After he was elected president in 1992, Bill Clinton asked Angelou to write and deliver an inaugural poem — something that hadn't been done since Robert Frost played that role for President John F. Kennedy in 1961.

Angelou doesn't question or criticize Obama.

His speech in Philadelphia was "brilliant," she says. "The best speech I've ever heard on race relations in the U.S. The problems and answers. What we've learned and haven't learned."

Angelou, who is 6 feet tall, relies on a cane and is unsteady on her feet.

But her favorite word remains "joy." When she signs her books — she has written 31, poetry, children's and even one cookbook — she adds in artfully old-fashioned penmanship, "Joy!"

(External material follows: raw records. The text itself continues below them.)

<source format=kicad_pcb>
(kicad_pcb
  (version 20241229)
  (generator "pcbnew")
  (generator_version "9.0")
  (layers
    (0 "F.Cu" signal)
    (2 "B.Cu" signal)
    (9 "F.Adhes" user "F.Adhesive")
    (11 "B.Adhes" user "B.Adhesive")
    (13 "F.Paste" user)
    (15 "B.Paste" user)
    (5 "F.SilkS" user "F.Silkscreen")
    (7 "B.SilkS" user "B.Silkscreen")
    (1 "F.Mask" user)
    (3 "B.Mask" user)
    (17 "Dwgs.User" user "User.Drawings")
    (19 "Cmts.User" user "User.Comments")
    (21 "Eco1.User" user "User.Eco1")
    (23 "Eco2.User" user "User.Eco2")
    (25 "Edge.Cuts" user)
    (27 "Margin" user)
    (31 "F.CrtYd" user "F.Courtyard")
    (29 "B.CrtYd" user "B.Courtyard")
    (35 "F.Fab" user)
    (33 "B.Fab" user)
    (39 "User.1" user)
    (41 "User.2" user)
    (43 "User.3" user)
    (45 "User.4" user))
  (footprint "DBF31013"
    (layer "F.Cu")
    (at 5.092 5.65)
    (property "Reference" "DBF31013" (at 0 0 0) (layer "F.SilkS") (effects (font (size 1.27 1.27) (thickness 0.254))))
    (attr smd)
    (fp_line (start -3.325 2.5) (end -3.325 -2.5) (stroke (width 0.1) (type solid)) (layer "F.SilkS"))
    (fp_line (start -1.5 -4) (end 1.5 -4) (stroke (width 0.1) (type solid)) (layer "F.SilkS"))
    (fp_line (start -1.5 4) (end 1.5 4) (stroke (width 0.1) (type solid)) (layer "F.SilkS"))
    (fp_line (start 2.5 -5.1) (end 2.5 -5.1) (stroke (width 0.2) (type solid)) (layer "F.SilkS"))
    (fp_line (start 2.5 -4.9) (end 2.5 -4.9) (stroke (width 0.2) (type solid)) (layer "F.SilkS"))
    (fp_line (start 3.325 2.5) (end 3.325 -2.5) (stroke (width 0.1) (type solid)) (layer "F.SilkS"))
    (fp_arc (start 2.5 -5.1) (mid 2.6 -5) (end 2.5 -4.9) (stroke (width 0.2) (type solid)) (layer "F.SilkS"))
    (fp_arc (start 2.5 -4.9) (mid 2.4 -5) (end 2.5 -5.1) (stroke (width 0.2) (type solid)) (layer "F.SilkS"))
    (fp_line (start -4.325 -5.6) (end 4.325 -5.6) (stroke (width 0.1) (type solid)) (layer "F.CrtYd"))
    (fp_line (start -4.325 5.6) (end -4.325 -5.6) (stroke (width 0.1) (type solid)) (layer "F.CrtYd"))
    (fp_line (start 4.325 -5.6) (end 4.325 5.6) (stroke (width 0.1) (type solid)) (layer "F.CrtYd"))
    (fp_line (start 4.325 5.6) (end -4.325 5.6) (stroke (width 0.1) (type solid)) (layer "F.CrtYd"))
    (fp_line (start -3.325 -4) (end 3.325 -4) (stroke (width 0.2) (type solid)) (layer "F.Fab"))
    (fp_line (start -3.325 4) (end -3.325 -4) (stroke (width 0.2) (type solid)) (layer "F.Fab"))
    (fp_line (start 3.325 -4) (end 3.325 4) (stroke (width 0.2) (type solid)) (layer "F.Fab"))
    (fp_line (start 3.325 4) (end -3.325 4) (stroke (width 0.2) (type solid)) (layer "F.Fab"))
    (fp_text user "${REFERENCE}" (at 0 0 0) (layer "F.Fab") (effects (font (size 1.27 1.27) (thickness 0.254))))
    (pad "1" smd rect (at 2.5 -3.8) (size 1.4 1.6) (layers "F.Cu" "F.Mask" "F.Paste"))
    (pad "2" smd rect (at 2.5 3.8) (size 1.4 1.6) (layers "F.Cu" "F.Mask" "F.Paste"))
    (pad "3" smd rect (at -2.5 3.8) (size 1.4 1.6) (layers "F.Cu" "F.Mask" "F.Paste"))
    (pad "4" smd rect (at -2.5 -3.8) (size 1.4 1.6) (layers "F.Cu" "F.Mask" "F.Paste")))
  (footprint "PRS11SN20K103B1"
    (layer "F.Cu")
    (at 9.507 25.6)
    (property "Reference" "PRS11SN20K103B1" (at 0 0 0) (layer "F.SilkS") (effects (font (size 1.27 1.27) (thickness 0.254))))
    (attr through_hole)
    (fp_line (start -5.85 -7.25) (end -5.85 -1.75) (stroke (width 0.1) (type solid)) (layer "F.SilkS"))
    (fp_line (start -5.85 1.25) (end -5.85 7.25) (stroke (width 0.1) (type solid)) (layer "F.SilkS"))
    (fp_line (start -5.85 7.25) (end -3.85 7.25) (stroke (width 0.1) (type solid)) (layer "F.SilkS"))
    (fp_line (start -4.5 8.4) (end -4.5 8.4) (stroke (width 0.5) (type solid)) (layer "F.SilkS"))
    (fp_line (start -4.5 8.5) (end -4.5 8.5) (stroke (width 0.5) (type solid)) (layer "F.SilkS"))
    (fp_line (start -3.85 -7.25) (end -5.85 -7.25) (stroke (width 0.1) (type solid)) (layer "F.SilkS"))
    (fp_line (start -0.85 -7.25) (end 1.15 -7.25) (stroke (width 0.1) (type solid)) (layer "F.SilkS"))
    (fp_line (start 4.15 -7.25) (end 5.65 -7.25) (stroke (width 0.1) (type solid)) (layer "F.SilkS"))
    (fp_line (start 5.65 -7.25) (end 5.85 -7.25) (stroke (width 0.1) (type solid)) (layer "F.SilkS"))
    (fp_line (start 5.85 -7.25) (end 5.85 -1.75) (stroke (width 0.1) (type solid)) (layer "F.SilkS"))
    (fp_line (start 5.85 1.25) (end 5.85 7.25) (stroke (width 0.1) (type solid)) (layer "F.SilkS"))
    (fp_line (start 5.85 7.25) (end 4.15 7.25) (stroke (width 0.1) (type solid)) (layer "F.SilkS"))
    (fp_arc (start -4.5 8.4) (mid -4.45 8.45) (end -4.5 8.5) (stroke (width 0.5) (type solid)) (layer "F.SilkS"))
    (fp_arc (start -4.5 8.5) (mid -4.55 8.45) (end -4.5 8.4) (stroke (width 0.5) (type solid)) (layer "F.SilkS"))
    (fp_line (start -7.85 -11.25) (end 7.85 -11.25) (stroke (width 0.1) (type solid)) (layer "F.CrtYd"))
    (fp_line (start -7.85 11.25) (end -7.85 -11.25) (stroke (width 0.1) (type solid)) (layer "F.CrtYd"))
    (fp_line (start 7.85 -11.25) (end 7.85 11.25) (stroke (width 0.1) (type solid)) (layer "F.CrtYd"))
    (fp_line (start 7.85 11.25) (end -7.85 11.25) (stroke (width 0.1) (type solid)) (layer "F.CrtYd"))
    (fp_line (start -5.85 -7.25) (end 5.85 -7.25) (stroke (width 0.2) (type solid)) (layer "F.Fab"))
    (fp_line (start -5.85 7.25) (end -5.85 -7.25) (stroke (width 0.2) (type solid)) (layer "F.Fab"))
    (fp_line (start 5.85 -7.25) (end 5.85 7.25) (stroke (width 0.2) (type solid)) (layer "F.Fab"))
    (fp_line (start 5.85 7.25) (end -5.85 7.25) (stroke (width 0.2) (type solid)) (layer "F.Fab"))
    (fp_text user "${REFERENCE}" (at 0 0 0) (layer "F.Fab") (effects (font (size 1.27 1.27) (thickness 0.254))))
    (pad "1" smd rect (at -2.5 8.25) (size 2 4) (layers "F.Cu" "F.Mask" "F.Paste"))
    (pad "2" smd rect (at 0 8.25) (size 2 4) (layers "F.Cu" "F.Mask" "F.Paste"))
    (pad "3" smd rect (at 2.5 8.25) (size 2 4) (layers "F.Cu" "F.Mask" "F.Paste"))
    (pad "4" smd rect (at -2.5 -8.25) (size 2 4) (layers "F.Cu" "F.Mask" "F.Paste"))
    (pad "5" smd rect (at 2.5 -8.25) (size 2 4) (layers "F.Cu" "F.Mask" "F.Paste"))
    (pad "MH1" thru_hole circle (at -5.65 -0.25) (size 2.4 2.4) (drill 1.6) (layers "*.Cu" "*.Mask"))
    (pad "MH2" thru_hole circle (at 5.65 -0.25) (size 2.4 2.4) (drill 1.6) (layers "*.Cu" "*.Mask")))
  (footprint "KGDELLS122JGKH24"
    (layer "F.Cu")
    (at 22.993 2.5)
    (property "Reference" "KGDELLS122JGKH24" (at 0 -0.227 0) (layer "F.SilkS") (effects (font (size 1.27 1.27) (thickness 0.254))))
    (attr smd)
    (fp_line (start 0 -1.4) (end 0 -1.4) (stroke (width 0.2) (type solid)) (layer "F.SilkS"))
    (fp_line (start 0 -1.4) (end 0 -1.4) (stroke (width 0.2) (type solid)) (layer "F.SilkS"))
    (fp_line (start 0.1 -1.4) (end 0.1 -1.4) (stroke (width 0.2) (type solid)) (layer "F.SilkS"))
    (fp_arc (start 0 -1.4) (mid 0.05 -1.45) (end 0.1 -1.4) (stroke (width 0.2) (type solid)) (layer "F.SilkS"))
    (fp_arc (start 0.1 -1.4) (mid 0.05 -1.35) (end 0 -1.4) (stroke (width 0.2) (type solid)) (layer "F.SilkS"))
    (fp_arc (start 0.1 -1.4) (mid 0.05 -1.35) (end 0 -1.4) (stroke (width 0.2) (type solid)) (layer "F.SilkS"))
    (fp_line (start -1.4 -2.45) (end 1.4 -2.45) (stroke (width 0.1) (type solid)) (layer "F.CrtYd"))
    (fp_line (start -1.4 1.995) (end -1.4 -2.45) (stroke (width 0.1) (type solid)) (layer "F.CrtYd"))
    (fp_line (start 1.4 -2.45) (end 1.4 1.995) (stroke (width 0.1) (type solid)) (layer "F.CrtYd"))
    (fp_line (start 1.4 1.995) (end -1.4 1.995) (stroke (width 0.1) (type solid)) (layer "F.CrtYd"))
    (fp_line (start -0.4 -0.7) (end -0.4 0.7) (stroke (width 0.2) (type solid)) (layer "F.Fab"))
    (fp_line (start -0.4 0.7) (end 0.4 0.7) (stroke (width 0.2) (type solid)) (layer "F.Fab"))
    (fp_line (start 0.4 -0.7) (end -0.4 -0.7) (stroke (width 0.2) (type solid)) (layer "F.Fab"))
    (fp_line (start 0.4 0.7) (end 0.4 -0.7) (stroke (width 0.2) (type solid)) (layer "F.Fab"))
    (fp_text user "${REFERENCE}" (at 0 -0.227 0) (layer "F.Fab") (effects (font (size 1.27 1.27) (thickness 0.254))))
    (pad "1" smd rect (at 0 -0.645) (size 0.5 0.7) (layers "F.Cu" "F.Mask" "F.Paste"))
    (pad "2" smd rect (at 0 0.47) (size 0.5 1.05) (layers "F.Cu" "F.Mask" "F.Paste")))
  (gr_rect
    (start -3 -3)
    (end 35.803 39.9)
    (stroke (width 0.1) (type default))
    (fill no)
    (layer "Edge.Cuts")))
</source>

She talks about her life in quiet exclamations: "I've conducted the Boston Pops! Imagine that! Me! Maya Angelou! I've sang and danced at La Scala!"

She could go on, but doesn't, merely shakes her head at the wonder of it all.

Now, she adds, "I'm not a writer who teaches. I'm a teacher who writes. But I had to work at Wake Forest to know that."

She describes the joy she finds in a classroom: "I see all those little faces and big eyes. Black and white. They look like sparrows in the nest. They look up, with their mouths wide open, and I try to drop in everything I know."